#### Action item:
Of the entries below, restate word for word only the section that runs from the line with "version, only paths" to the line with "Parallelization is now", counting both ends.

Collected data:

☆ ☆ ☆ ☆ ☆

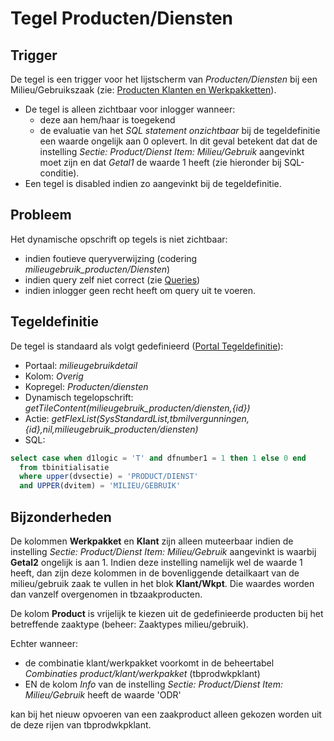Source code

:# Tegel Producten/Diensten

## Trigger

De tegel is een trigger voor het lijstscherm van *Producten/Diensten* bij een Milieu/Gebruikszaak (zie: [Producten Klanten en Werkpakketten](/docs/instellen_inrichten/producten_klanten_werkpakketten.md)).

  * De tegel is alleen zichtbaar voor inlogger wanneer: 
    * deze aan hem/haar is toegekend 
    * de evaluatie van het *SQL statement onzichtbaar* bij de tegeldefinitie een waarde ongelijk aan 0 oplevert. In dit geval betekent dat dat de instelling *Sectie: Product/Dienst Item: Milieu/Gebruik* aangevinkt moet zijn en dat *Getal1* de waarde 1 heeft (zie hieronder bij SQL-conditie).
  * Een tegel is disabled indien zo aangevinkt bij de tegeldefinitie.

## Probleem

Het dynamische opschrift op tegels is niet zichtbaar:

  * indien foutieve queryverwijzing (codering *milieugebruik_producten/Diensten*) 
  * indien query zelf niet correct (zie [Queries](/docs/instellen_inrichten/queries.md))
  * indien inlogger geen recht heeft om query uit te voeren. 

## Tegeldefinitie

De tegel is standaard als volgt gedefinieerd ([Portal Tegeldefinitie](/docs/instellen_inrichten/portaldefinitie/portal_tegel.md)):

  * Portaal: *milieugebruikdetail*
  * Kolom: *Overig*
  * Kopregel: *Producten/diensten*
  * Dynamisch tegelopschrift: *getTileContent(milieugebruik_producten/diensten,{id})*
  * Actie: *getFlexList(SysStandardList,tbmilvergunningen,{id},nil,milieugebruik_producten/diensten)*
  * SQL: 
```sql
select case when d1logic = 'T' and dfnumber1 = 1 then 1 else 0 end 
  from tbinitialisatie 
  where upper(dvsectie) = 'PRODUCT/DIENST' 
  and UPPER(dvitem) = 'MILIEU/GEBRUIK'
```

## Bijzonderheden

De kolommen **Werkpakket** en **Klant** zijn alleen muteerbaar indien de instelling *Sectie: Product/Dienst Item: Milieu/Gebruik* aangevinkt is waarbij **Getal2** ongelijk is aan 1. Indien deze instelling namelijk wel de waarde 1 heeft, dan zijn deze kolommen in de bovenliggende detailkaart van de milieu/gebruik zaak te vullen in het blok **Klant/Wkpt**. Die waardes worden dan vanzelf overgenomen in tbzaakproducten.

De kolom **Product** is vrijelijk te kiezen uit de gedefinieerde producten bij het betreffende zaaktype (beheer: Zaaktypes milieu/gebruik).

Echter wanneer:

  * de combinatie klant/werkpakket voorkomt in de beheertabel *Combinaties product/klant/werkpakket* (tbprodwkpklant) 
  * EN de kolom *Info* van de instelling *Sectie: Product/Dienst Item: Milieu/Gebruik* heeft de waarde 'ODR' 

kan bij het nieuw opvoeren van een zaakproduct alleen gekozen worden uit de deze rijen van tbprodwkpklant. 

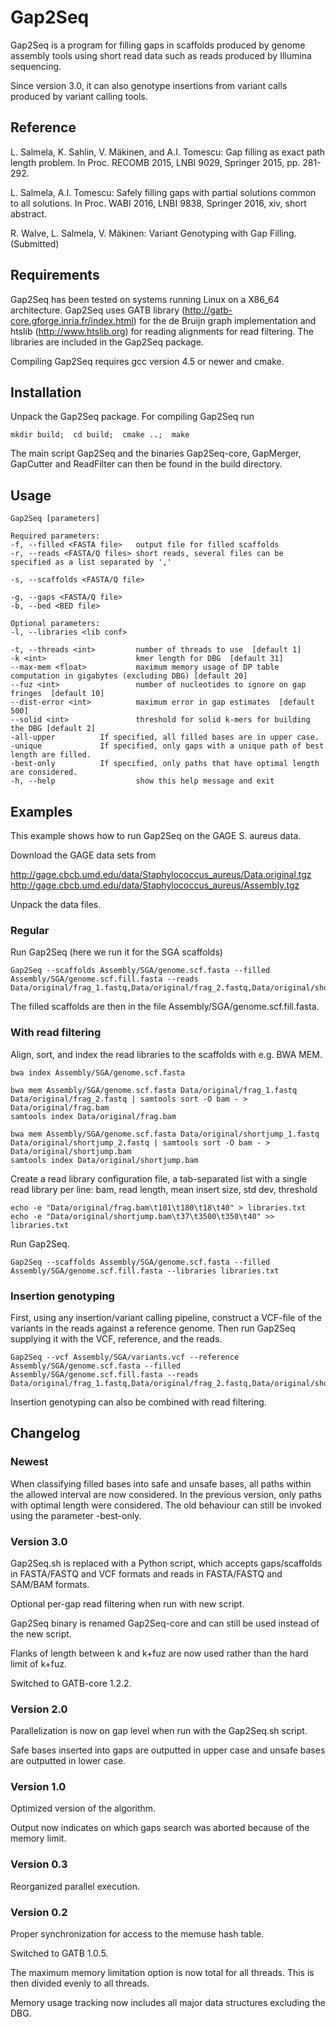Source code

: # Gap2Seq

Gap2Seq is a program for filling gaps in scaffolds produced by genome assembly
tools using short read data such as reads produced by Illumina sequencing.

Since version 3.0, it can also genotype insertions from variant calls produced
by variant calling tools.

## Reference

L. Salmela, K. Sahlin, V. Mäkinen, and A.I. Tomescu: Gap filling as
exact path length problem. In Proc. RECOMB 2015, LNBI 9029, Springer
2015, pp. 281-292.

L. Salmela, A.I. Tomescu: Safely filling gaps with partial solutions
common to all solutions. In Proc. WABI 2016, LNBI 9838, Springer
2016, xiv, short abstract.

R. Walve, L. Salmela, V. Mäkinen: Variant Genotyping with Gap Filling.
(Submitted)

## Requirements

Gap2Seq has been tested on systems running Linux on a X86_64 architecture.
Gap2Seq uses GATB library (http://gatb-core.gforge.inria.fr/index.html) for the
de Bruijn graph implementation and htslib (http://www.htslib.org) for reading
alignments for read filtering. The libraries are included in the Gap2Seq
package.

Compiling Gap2Seq requires gcc version 4.5 or newer and cmake.

## Installation

Unpack the Gap2Seq package.
For compiling Gap2Seq run

```
mkdir build;  cd build;  cmake ..;  make
```

The main script Gap2Seq and the binaries Gap2Seq-core, GapMerger, GapCutter and
ReadFilter can then be found in the build directory.

## Usage

```
Gap2Seq [parameters]

Required parameters:
-f, --filled <FASTA file>   output file for filled scaffolds
-r, --reads <FASTA/Q files> short reads, several files can be specified as a list separated by ','

-s, --scaffolds <FASTA/Q file>

-g, --gaps <FASTA/Q file>
-b, --bed <BED file>

Optional parameters:
-l, --libraries <lib conf>   

-t, --threads <int>         number of threads to use  [default 1]
-k <int>                    kmer length for DBG  [default 31]
--max-mem <float>           maximum memory usage of DP table computation in gigabytes (excluding DBG) [default 20]
--fuz <int>                 number of nucleotides to ignore on gap fringes  [default 10]
--dist-error <int>          maximum error in gap estimates  [default 500]
--solid <int>               threshold for solid k-mers for building the DBG [default 2]
-all-upper		    If specified, all filled bases are in upper case.
-unique			    If specified, only gaps with a unique path of best length are filled.
-best-only		    If specified, only paths that have optimal length are considered.
-h, --help                  show this help message and exit
```

## Examples

This example shows how to run Gap2Seq on the GAGE S. aureus data.

Download the GAGE data sets from

http://gage.cbcb.umd.edu/data/Staphylococcus_aureus/Data.original.tgz
http://gage.cbcb.umd.edu/data/Staphylococcus_aureus/Assembly.tgz

Unpack the data files.

### Regular

Run Gap2Seq (here we run it for the SGA scaffolds)

```
Gap2Seq --scaffolds Assembly/SGA/genome.scf.fasta --filled Assembly/SGA/genome.scf.fill.fasta --reads Data/original/frag_1.fastq,Data/original/frag_2.fastq,Data/original/shortjump_1.fastq,Data/original/shortjump_2.fastq
```

The filled scaffolds are then in the file Assembly/SGA/genome.scf.fill.fasta.

### With read filtering

Align, sort, and index the read libraries to the scaffolds with e.g. BWA MEM.

```
bwa index Assembly/SGA/genome.scf.fasta

bwa mem Assembly/SGA/genome.scf.fasta Data/original/frag_1.fastq Data/original/frag_2.fastq | samtools sort -O bam - > Data/original/frag.bam
samtools index Data/original/frag.bam

bwa mem Assembly/SGA/genome.scf.fasta Data/original/shortjump_1.fastq Data/original/shortjump_2.fastq | samtools sort -O bam - > Data/original/shortjump.bam
samtools index Data/original/shortjump.bam
```

Create a read library configuration file, a tab-separated list with a single
read library per line:
bam, read length, mean insert size, std dev, threshold

```
echo -e "Data/original/frag.bam\t101\t180\t18\t40" > libraries.txt
echo -e "Data/original/shortjump.bam\t37\t3500\t350\t40" >> libraries.txt
```

Run Gap2Seq.

```
Gap2Seq --scaffolds Assembly/SGA/genome.scf.fasta --filled Assembly/SGA/genome.scf.fill.fasta --libraries libraries.txt
```

### Insertion genotyping

First, using any insertion/variant calling pipeline, construct a VCF-file of the
variants in the reads against a reference genome. Then run Gap2Seq supplying it
with the VCF, reference, and the reads.

```
Gap2Seq --vcf Assembly/SGA/variants.vcf --reference Assembly/SGA/genome.scf.fasta --filled Assembly/SGA/genome.scf.fill.fasta --reads Data/original/frag_1.fastq,Data/original/frag_2.fastq,Data/original/shortjump_1.fastq,Data/original/shortjump_2.fastq
```

Insertion genotyping can also be combined with read filtering.

## Changelog

### Newest

When classifying filled bases into safe and unsafe bases, all paths
within the allowed interval are now considered. In the previous
version, only paths with optimal length were considered. The old
behaviour can still be invoked using the parameter -best-only.

### Version 3.0

Gap2Seq.sh is replaced with a Python script, which accepts gaps/scaffolds in
FASTA/FASTQ and VCF formats and reads in FASTA/FASTQ and SAM/BAM formats.

Optional per-gap read filtering when run with new script.

Gap2Seq binary is renamed Gap2Seq-core and can still be used instead of the new
script.

Flanks of length between k and k+fuz are now used rather than the hard limit of
k+fuz.

Switched to GATB-core 1.2.2.

### Version 2.0

Parallelization is now on gap level when run with the Gap2Seq.sh script.

Safe bases inserted into gaps are outputted in upper case and unsafe
bases are outputted in lower case.

### Version 1.0

Optimized version of the algorithm.

Output now indicates on which gaps search was aborted because of the
memory limit.

### Version 0.3

Reorganized parallel execution.

### Version 0.2

Proper synchronization for access to the memuse hash table.

Switched to GATB 1.0.5.

The maximum memory limitation option is now total for all threads.
This is then divided evenly to all threads.

Memory usage tracking now includes all major data structures excluding
the DBG.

☆ ☆ ☆ ☆ ☆

#### Answer to this exercise:
version, only paths with optimal length were considered. The old
behaviour can still be invoked using the parameter -best-only.

### Version 3.0

Gap2Seq.sh is replaced with a Python script, which accepts gaps/scaffolds in
FASTA/FASTQ and VCF formats and reads in FASTA/FASTQ and SAM/BAM formats.

Optional per-gap read filtering when run with new script.

Gap2Seq binary is renamed Gap2Seq-core and can still be used instead of the new
script.

Flanks of length between k and k+fuz are now used rather than the hard limit of
k+fuz.

Switched to GATB-core 1.2.2.

### Version 2.0

Parallelization is now on gap level when run with the Gap2Seq.sh script.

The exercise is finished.